By Jay Forte, Contributing Reporter
RIO DE JANEIRO, BRAZIL – After a sharp fall on Monday (April 11th), the U.S. dollar closed below R$3.50 for the first time in eight months. The Brazilian real (BRL) has been rallying against the dollar and is up 2.83 percent in April already, and 11.48 percent in 2016.
Yesterday the dollar fell by R$0.102 (-2.83 percent) and closed the day sold at R$3.495 on the market. The price was at the lowest level since August 21st last year when it was sold at R$3.46.
The euro also had a strong fall.
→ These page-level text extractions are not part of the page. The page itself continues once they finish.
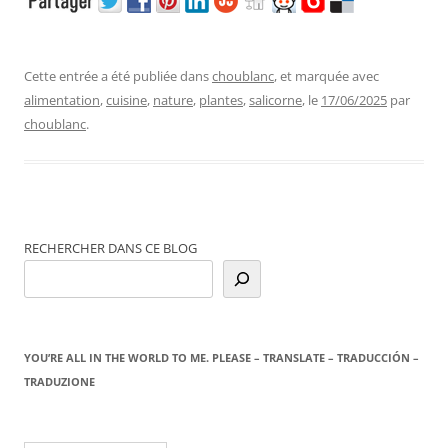
Cette entrée a été publiée dans
choublanc
, et marquée avec
alimentation
,
cuisine
,
nature
,
plantes
,
salicorne
, le
17/06/2025
par
choublanc
.
RECHERCHER DANS CE BLOG
YOU’RE ALL IN THE WORLD TO ME. PLEASE – TRANSLATE – TRADUCCIÓN –
TRADUZIONE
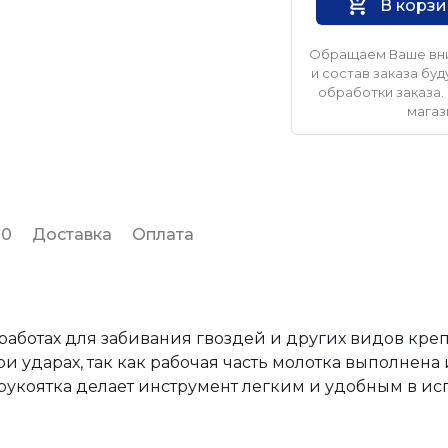
В корз
Обращаем Ваше вни
и состав заказа б
обработки заказа. 
магаз
 0
Доставка
Оплата
аботах для забивания гвоздей и других видов кре
 ударах, так как рабочая часть молотка выполнена 
рукоятка делает инструмент легким и удобным в ис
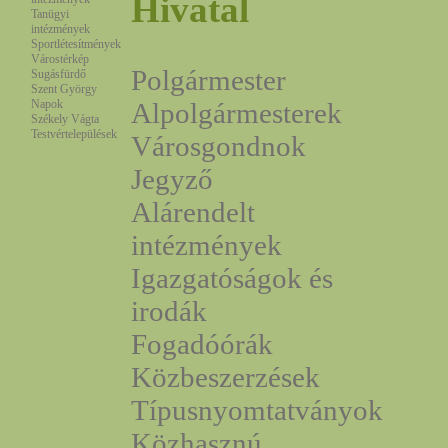
Hivatal
Tanügyi
intézmények
Sportlétesítmények
Várostérkép
Polgármester
Sugásfürdő
Szent György
Napok
Alpolgármesterek
Székely Vágta
Testvértelepülések
Városgondnok
Jegyző
Alárendelt
intézmények
Igazgatóságok és
irodák
Fogadóórák
Közbeszerzések
Típusnyomtatványok
Közhasznú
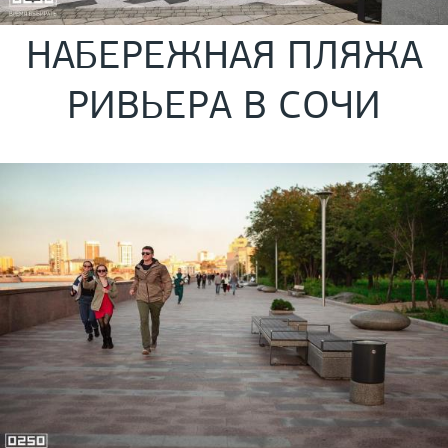
НАБЕРЕЖНАЯ ПЛЯЖА
РИВЬЕРА В СОЧИ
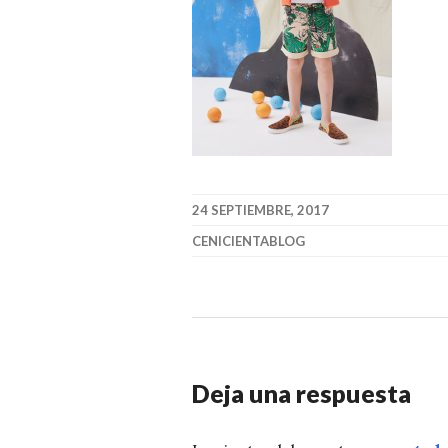
24 SEPTIEMBRE, 2017
CENICIENTABLOG
Deja una respuesta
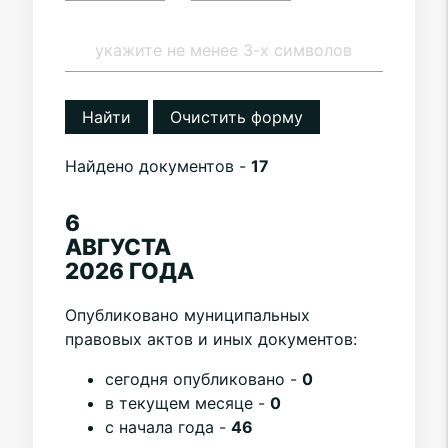
Найти
Очистить форму
Найдено документов -
17
6
АВГУСТА
2026 ГОДА
Опубликовано муниципальных
правовых актов и иных документов:
cегодня опубликовано -
0
в текущем месяце -
0
с начала года -
46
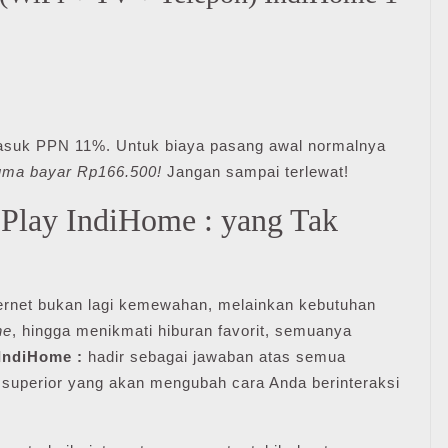
asuk PPN 11%. Untuk biaya pasang awal normalnya
 cuma bayar Rp166.500!
Jangan sampai terlewat!
Play IndiHome : yang Tak
internet bukan lagi kemewahan, melainkan kebutuhan
ne
, hingga menikmati hiburan favorit, semuanya
 IndiHome :
hadir sebagai jawaban atas semua
 superior yang akan mengubah cara Anda berinteraksi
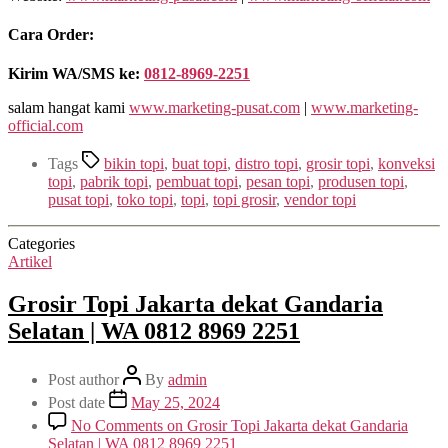
Cara Order:
Kirim WA/SMS ke:
0812-8969-2251
salam hangat kami
www.marketing-pusat.com
|
www.marketing-
official.com
Tags
bikin topi
,
buat topi
,
distro topi
,
grosir topi
,
konveksi
topi
,
pabrik topi
,
pembuat topi
,
pesan topi
,
produsen topi
,
pusat topi
,
toko topi
,
topi
,
topi grosir
,
vendor topi
Categories
Artikel
Grosir Topi Jakarta dekat Gandaria
Selatan | WA 0812 8969 2251
Post author
By
admin
Post date
May 25, 2024
No Comments
on Grosir Topi Jakarta dekat Gandaria
Selatan | WA 0812 8969 2251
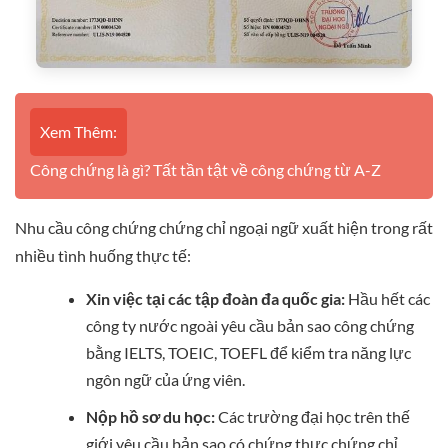
Xem Thêm:
Công chứng là gì? Tất tần tật về công chứng từ A-Z
Nhu cầu công chứng chứng chỉ ngoại ngữ xuất hiện trong rất
nhiều tình huống thực tế:
Xin việc tại các tập đoàn đa quốc gia:
Hầu hết các
công ty nước ngoài yêu cầu bản sao công chứng
bằng IELTS, TOEIC, TOEFL để kiểm tra năng lực
ngôn ngữ của ứng viên.
Nộp hồ sơ du học:
Các trường đại học trên thế
giới yêu cầu bản sao có chứng thực chứng chỉ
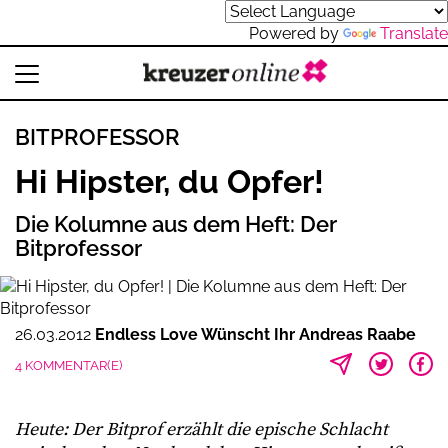
Powered by
Translate
BITPROFESSOR
Hi Hipster, du Opfer!
Die Kolumne aus dem Heft: Der
Bitprofessor
26.03.2012
Endless Love Wünscht Ihr Andreas Raabe
4 KOMMENTAR(E)
Heute: Der Bitprof erzählt die epische Schlacht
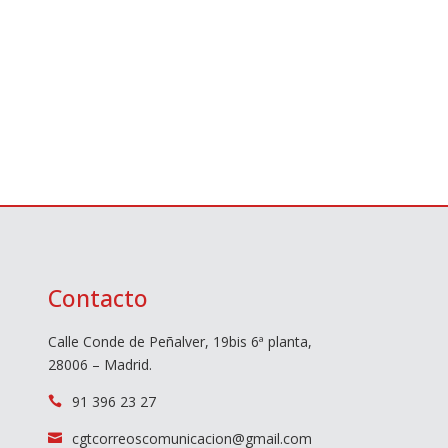
Contacto
Calle Conde de Peñalver, 19bis 6ª planta,
28006 – Madrid.
91 396 23 27

cgtcorreoscomunicacion@gmail.com

The European currency fell R$0.108 and closed the day sold at R$3.987, down from R$4 for the first time since November 25th last year.
In the São Paulo Stock Market, the day began the session high. In late morning it had climbed by more than one percent, but the trend reversed in the afternoon. The index ended Monday with a fall of 0.25 percent at 50,165 points.
Financial advisor and British expatriate living in Rio, Amit Ramnani of Ipanema Wealth, shares his assessment. “The Brazilian real has been extremely volatile in recent months and we believe the recent strengthening is an over optimistic reflection of potential regime change.”
In terms of where things will go in the next few months, Ramnani adds, “Many high-profile investors are still betting on a weakening to the R$4.0/US$1 to R$4.5/US$1 range and waiting patiently for this potential outcome.”
Yesterday, analysts reported that the dollar fell despite the strong performance of the U.S. Central Bank, which bought dollars in the futures market to try to hold the fall.
The surge in the real follows other encouraging news as financial institutions lowered their forecast for inflation in 2016 for the fifth consecutive week, according to the weekly Central Bank Focus Survey. The survey, however, also showed the expectation of further decrease in the country’s annual GDP growth.